Une partie des assiégés s’était réfugiée dans l’ile placée à l’entrée du port, dans l’église de Saint-Thomas, mais les vainqueurs les y poursuivirent et les massacrèrent jusqu’au dernier. On compta parmi les morts le frère Templier Guillerme de Cordone, autrefois gardien des Franciscains d’Oxford qui, armé seulement d’une croix, se jeta courageusement à la rencontre de l’ennemi, et aussi Luceta, l’abbesse d’un couvent de femmes qui, tombée dans la part de butin d’un émir, pour échapper à la souillure fatale, réussit par ruse à se donner la mort, tandis que ses sœurs tombaient dans un horrible esclavage. Elle avait, dit la Chronique, persuadé à son maître sarrasin qu’elle était invulnérable. Lui, voulant s’en assurer, la frappa d’un cimeterre et la tua.
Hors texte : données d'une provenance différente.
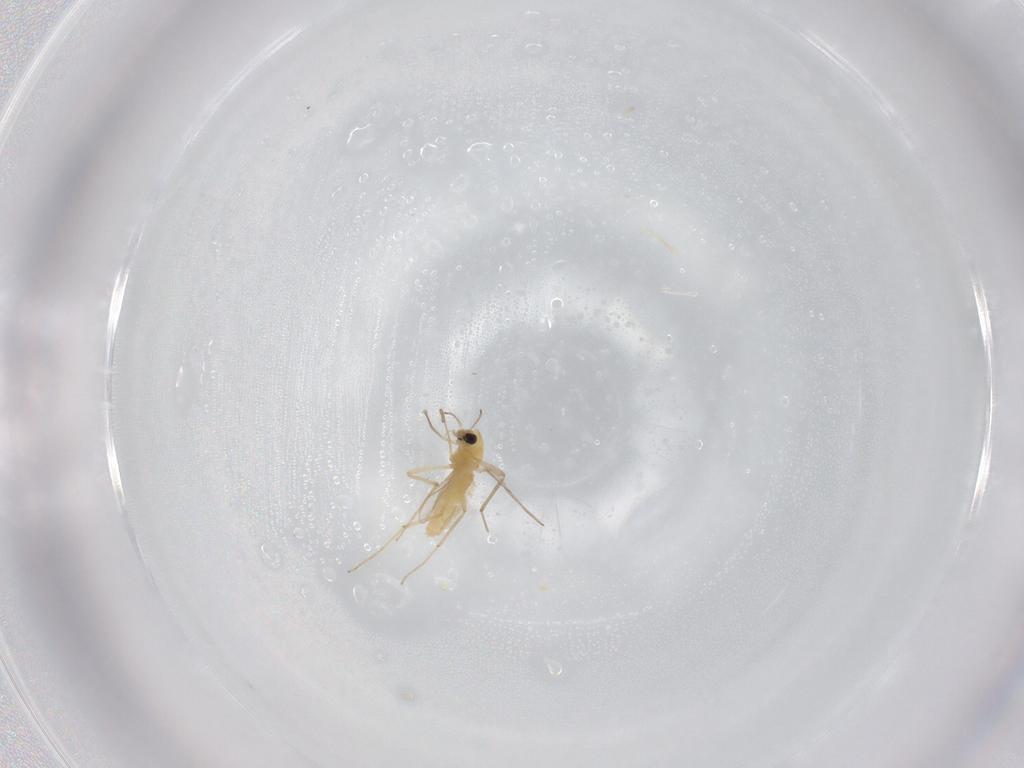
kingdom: Animalia
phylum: Arthropoda
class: Insecta
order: Diptera
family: Chironomidae
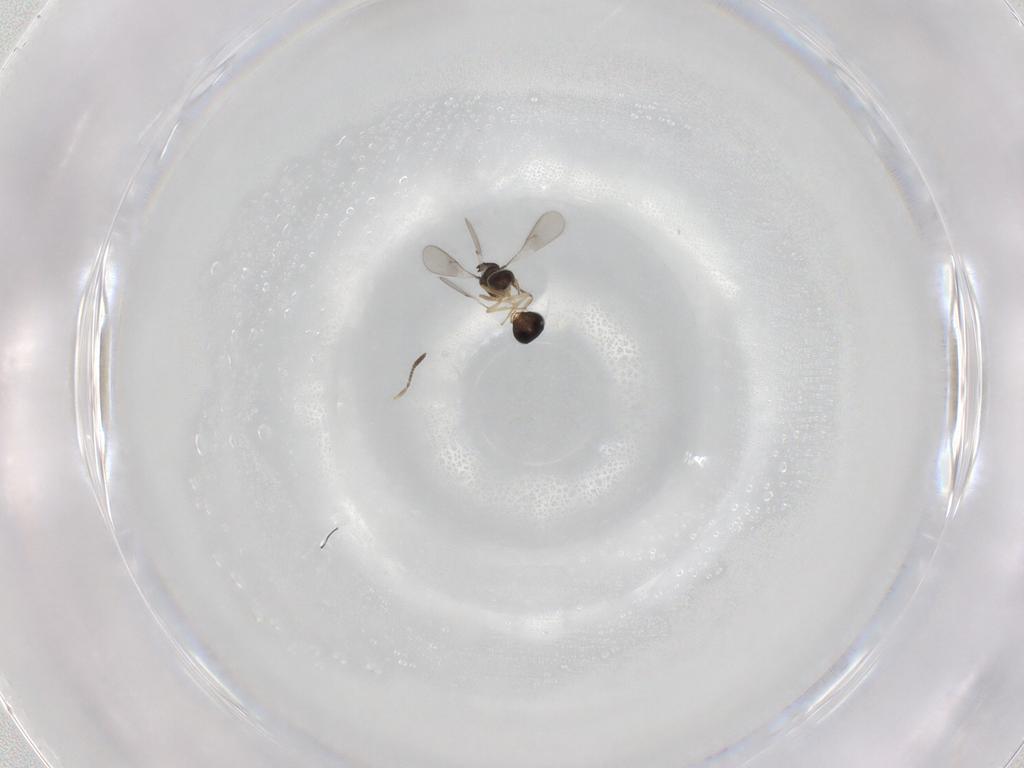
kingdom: Animalia
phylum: Arthropoda
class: Insecta
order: Hymenoptera
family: Scelionidae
Très peu de temps après tombent aussi Nephin, forteresse des Hospitaliers, puis Batroun. Les fugitifs de Tripoli se réfugient en Chypre, à Tyr, à Saint-Jean-d’Acre. Les dernières vieilles cités chrétiennes maritimes de Syrie succombent ainsi les unes après les autres sous les coups des Sarrasins. Leur histoire n’est plus qu’une mort lente, une interminable et inévitable agonie. Les lamentations, les plaintes douloureuses de leurs habitans, adressées à leurs frères d’Occident, ne cessent pas un instant.

Cette même année 1289, Jean de Grailly, capitaine des compagnies françaises de Saint-Jean-d’Acre, entretenues aux frais du roi de France, de concert avec les deux frères prêcheurs dominicains Hugues et Jean, avec l’Hospitalier Pierre d’Hezquam et le Templier Hertrand, se rendirent en toute hâte à Rome pour implorer le secours du Pape et de la chrétienté occidentale. Ils ne rencontrèrent presque partout, hélas ! que d’insuffisantes sympathies. Seul, le souverain pontife, Nicolas IV, mit tout en œuvre pour ranimer le zèle des royaumes de l’Occident. Il fit partout, en Italie comme ailleurs, prêcher ardemment la croisade, promit une flotte de vingt galères de Venise et fournit de larges subsides. Il alla jusqu’à faire négocier en faveur des lamentables restes du royaume de Jérusalem auprès d’Argoun, le Khan des Mongols, auprès du roi Héthoum II d’Arménie, des Jacobites, des souverains mêmes d’Ethiopie et de Géorgie. Le 5 janvier 1291, il adressait à toute la chrétienté, en faveur de la Terre Sainte, une suprême et déchirante prière.